◆ **文書の一節**:

#####

RPCでやりとりするデータの形式を定義するためのファイルです。基本的にこのファイルがAPI仕様書としての役割を果たし、サーバ、クライアントを実装する際の大元となります。

Protocol Buffers
syntax = "proto3"; // バージョン

package person; // パッケージ指定(名前空間を作成)

option go_package = "./pb"; // gRPCのコードを生成する際のディレクトリを指定。goファイル生成後、指定ディレクトリがパッケージとなる

import "other.proto"; // ほか.protoファイルのimportも可能

// message定義
message PersonRequest {
}
message PersonResponse {
    int32 age = 1;
    string name = 2;
}

// service定義
Service PersonService {
    rpc GetPerson (PersonRequest) returns (PersonResponse);
}

message

データを表す基本となる型。多くのデータを内包することができます。

フィールドの右側の番号はタグナンバーと呼ばれ、タグナンバーはprotocol buffersがフィールドを識別するための値です。message内で一意である必要があります。

タグナンバーは必ずしも連番にする必要はありません。

service

リクエスト/レスポンスで渡されるデータと共に定義されるメソッド群です。

Unary(1リクエスト、1レスポンス)通信とストリーム通信が定義可能ですが、上記ではUnary通信のメソッドを定義しています。

ストリーム通信はまた後に記事を書く予定です。

gRPCコンパイル

.protoファイルが書けたらいよいよgRPCのコンパイルを行います。.protoファイルを元に、サーバ/クライアントのソースコードを生成します。

以下のようなコマンドを実行します。

Bash
$ protoc -I. --go_out=. --go-grpc_out=. *.proto

-I

.protoファイルのパス

–go_out

出力先を指定

–go-grpc_out

gRPCのサーバ/クライアント用のソースコードを生成するためのオプション。生成するパスを指定

コマンド実行後、.protoファイルのoption go_package = xxxで指定したディレクトリ配下にgRPCのコードが生成されています。

xxx.goはmessageの定義や各種メソッド(フィールドの取得など)、xxx_grpc.goはサーバ/クライアントのためのコードファイルです。

サーバ実装

上記手順で生成されたperson_grpc.pb.goでは、サーバのインターフェースおよび構造体が次のように定義されています。

Go
type PersonServiceServer interface {
    GetPerson(context.Context, *PersonRequest) (*PersonResponse, error)
    mustEmbedUnimplementedPersonServiceServer()
}

// UnimplementedPersonServiceServer must be embedded to have forward compatible implementations.
type UnimplementedPersonServiceServer struct {
}

func (UnimplementedPersonServiceServer) GetPerson(context.Context, *PersonRequest) (*PersonResponse, error) {
    return nil, status.Errorf(codes.Unimplemented, "method GetPerson not implemented")
}
func (UnimplementedPersonServiceServer) mustEmbedUnimplementedPersonServiceServer() {}

このPersonServiceServerインターフェースを実装することでサーバ機能を作っていきます。

このインターフェースを満たす構造体はすでにUnimplementedPersonServiceServerとして定義されているので、これをそのまま使います。

Go
package main

import (
    "context"
    "grpc_demo/pb"
    "log"
    "net"

    "grpc_demo/pb"

    "google.golang.org/grpc"
)

#####

◆ **データ抜粋**:

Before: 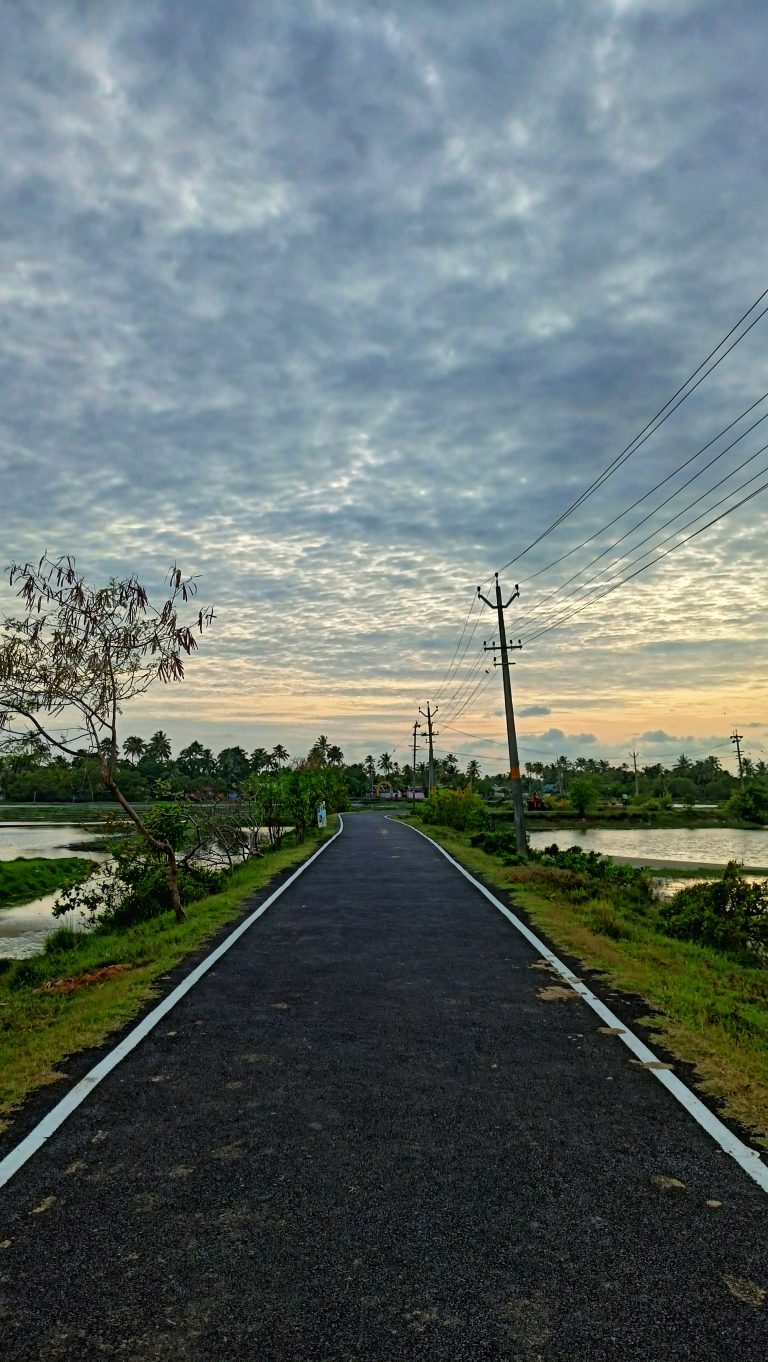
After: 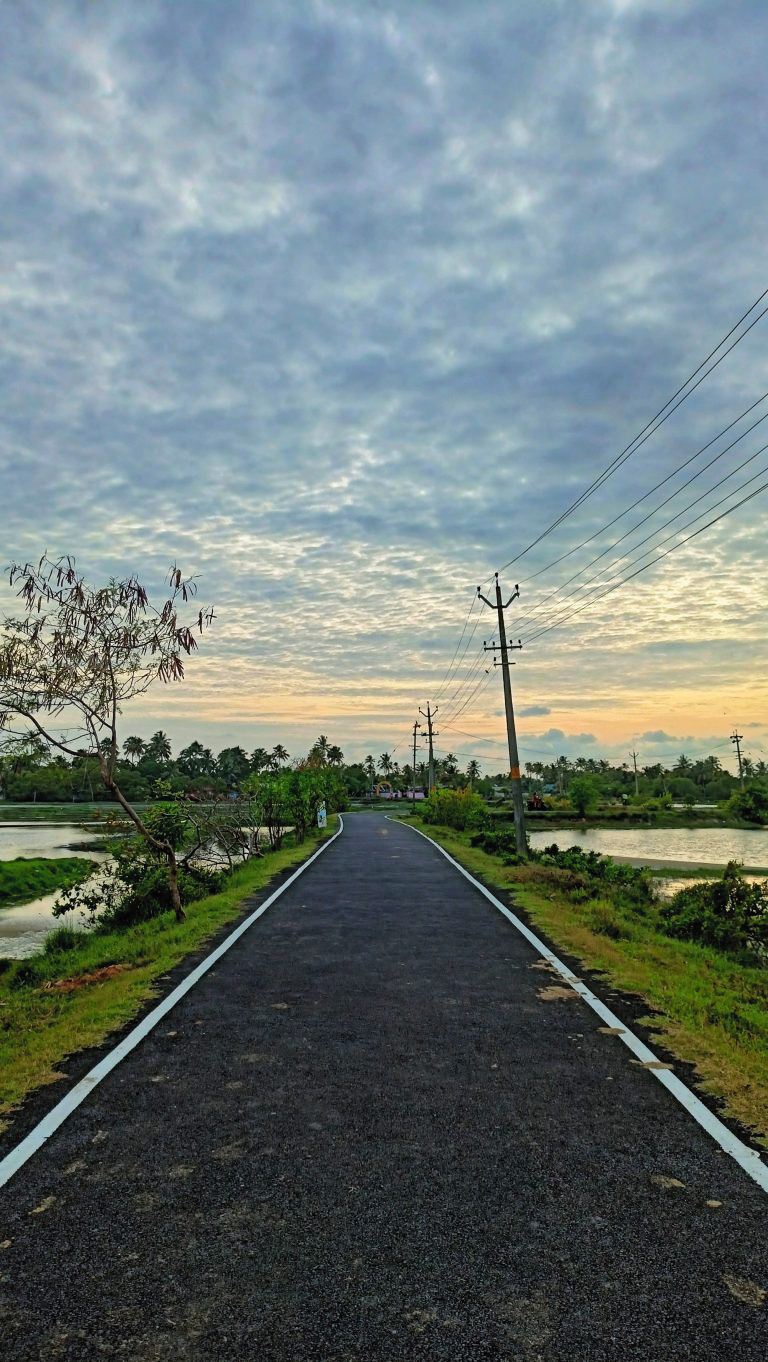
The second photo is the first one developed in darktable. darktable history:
contrast brightness saturation: contrast -0.101, brightness 0.053, saturation 0.078
levels: levels [0.073, 0.497, 0.972]
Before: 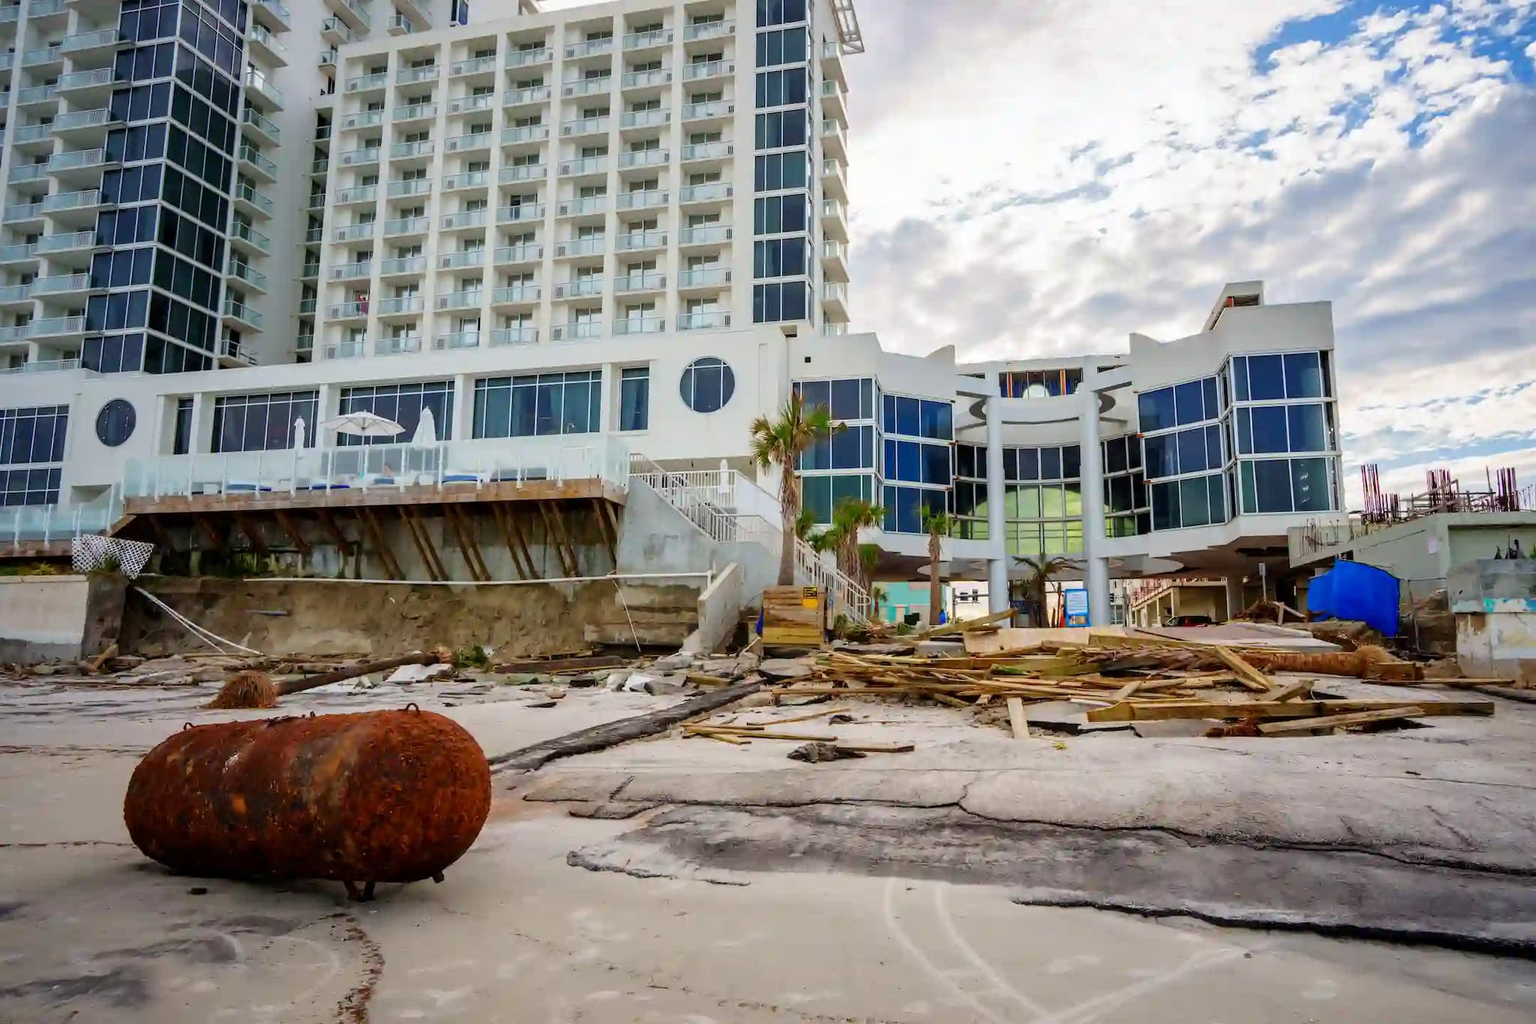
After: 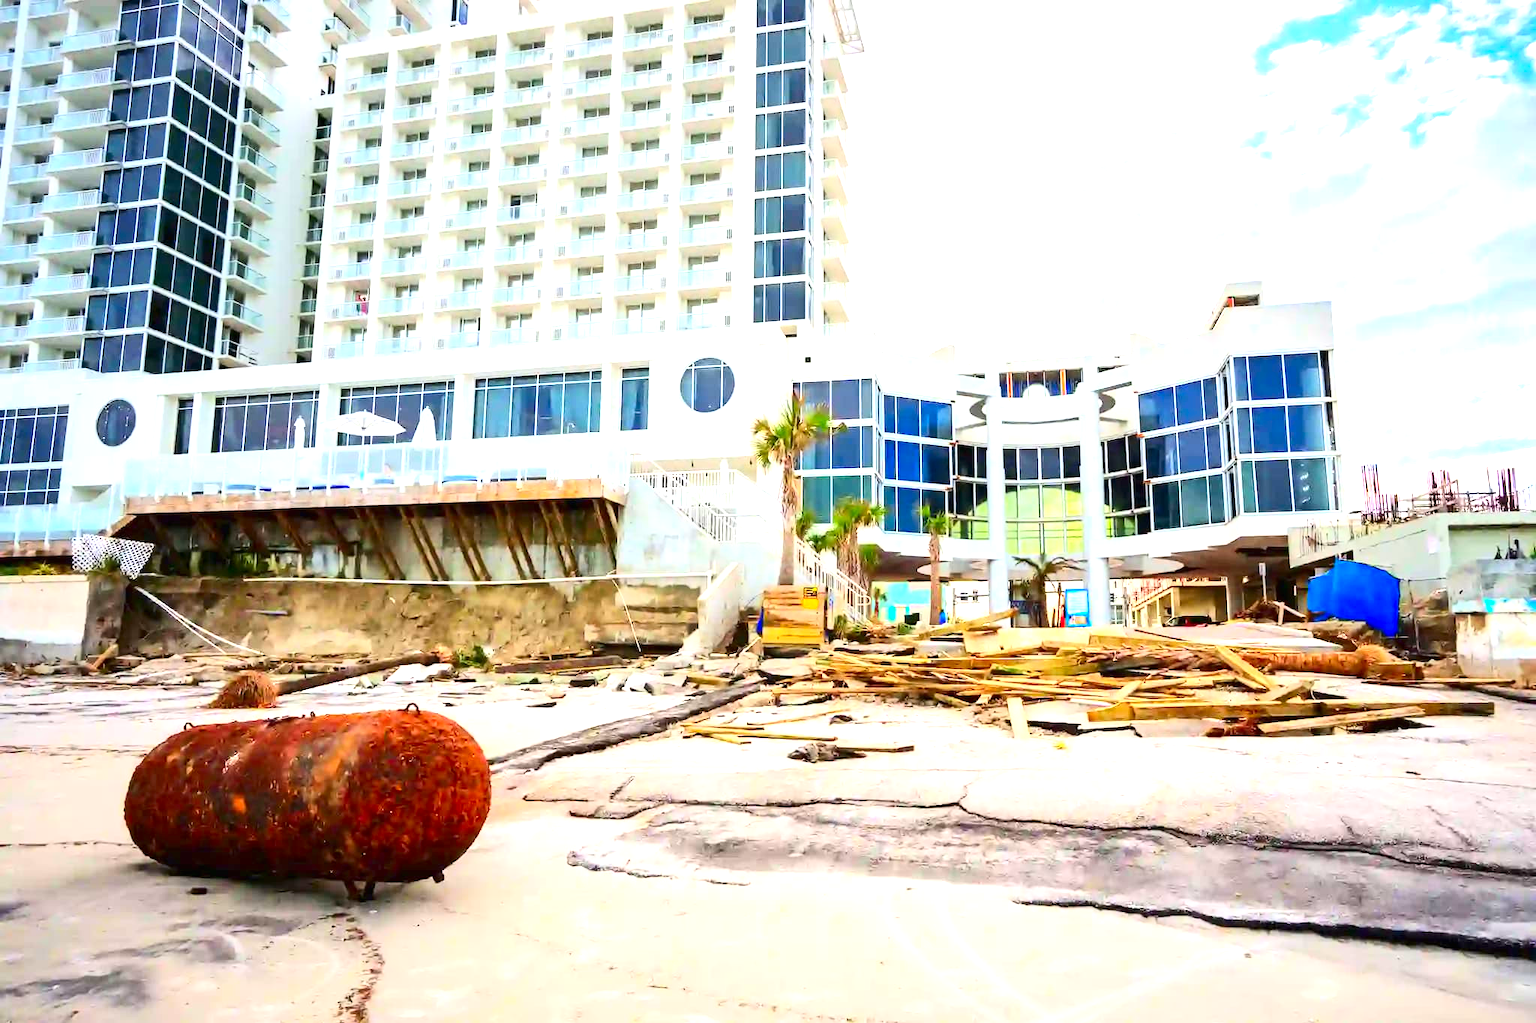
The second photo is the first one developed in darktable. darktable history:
exposure: black level correction 0, exposure 1.45 EV, compensate exposure bias true, compensate highlight preservation false
contrast brightness saturation: contrast 0.23, brightness 0.1, saturation 0.29
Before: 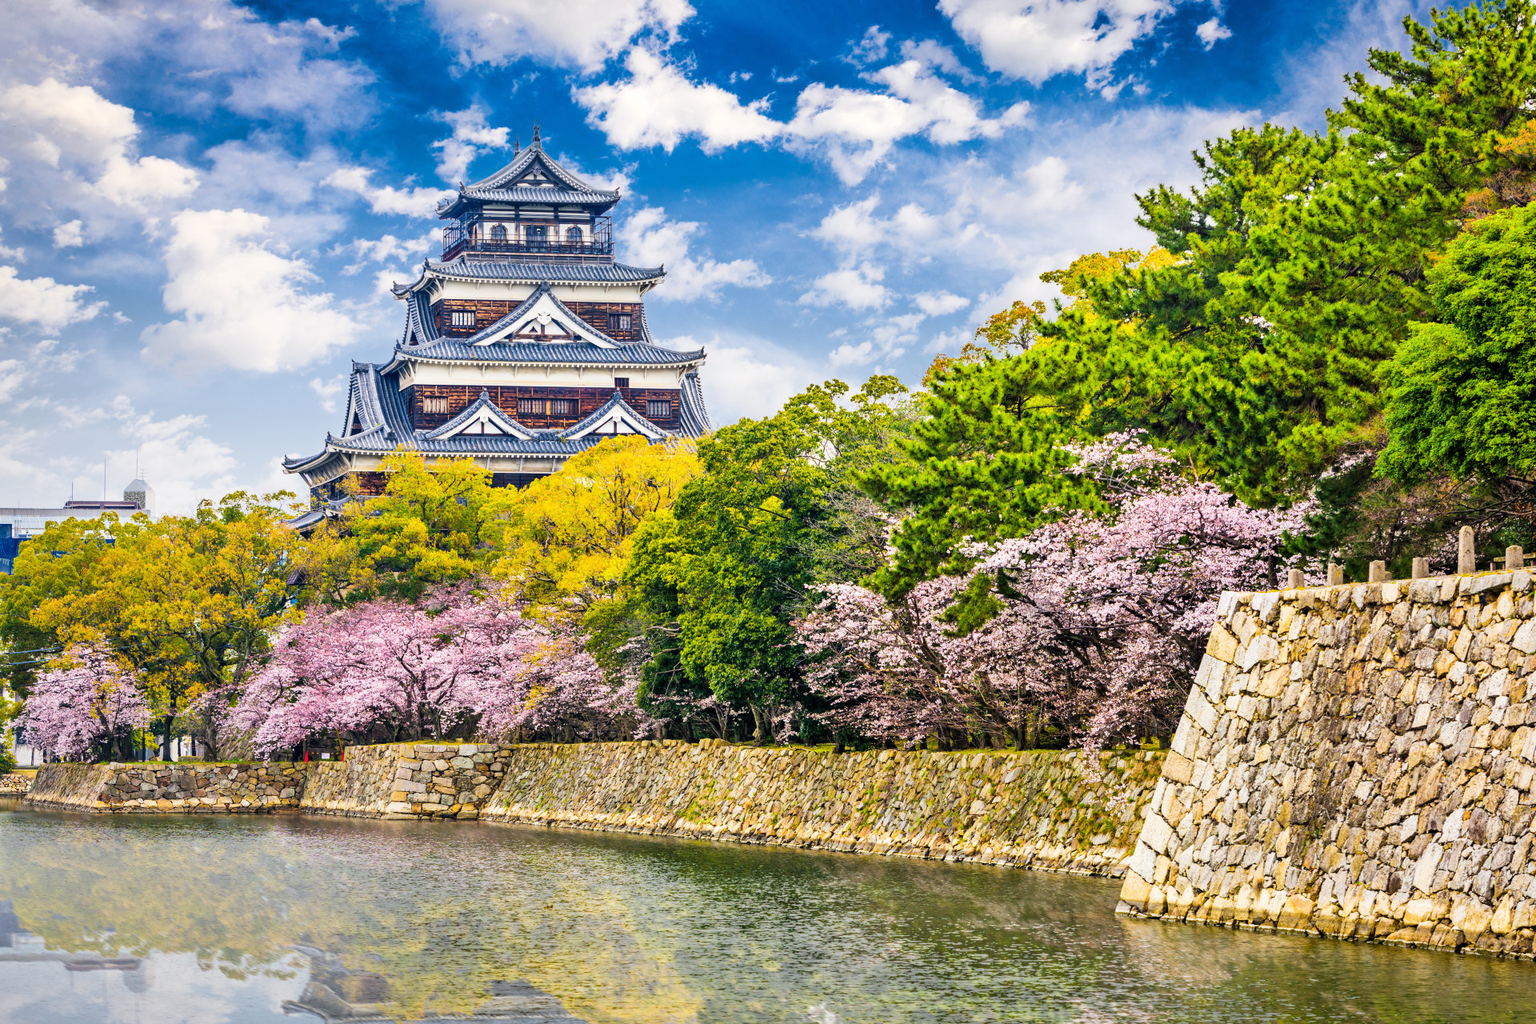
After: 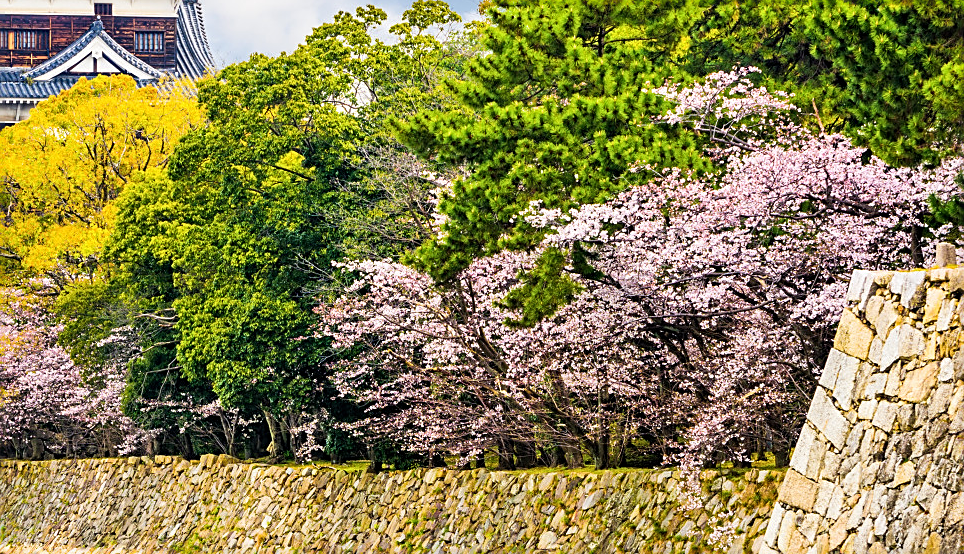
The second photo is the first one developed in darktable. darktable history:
sharpen: on, module defaults
crop: left 35.136%, top 36.698%, right 14.645%, bottom 19.96%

#####

◆ **作業指示**:
gRPCの解説文にある次の一文を英語に訳すこと。「フィールドの右側の番号はタグナンバーと呼ばれ、タグナンバーはprotocol buffersがフィールドを識別するための値です。」

◆ **解答**:
The number to the right of a field is called a tag number, and the tag number is a value that Protocol Buffers uses to identify the field.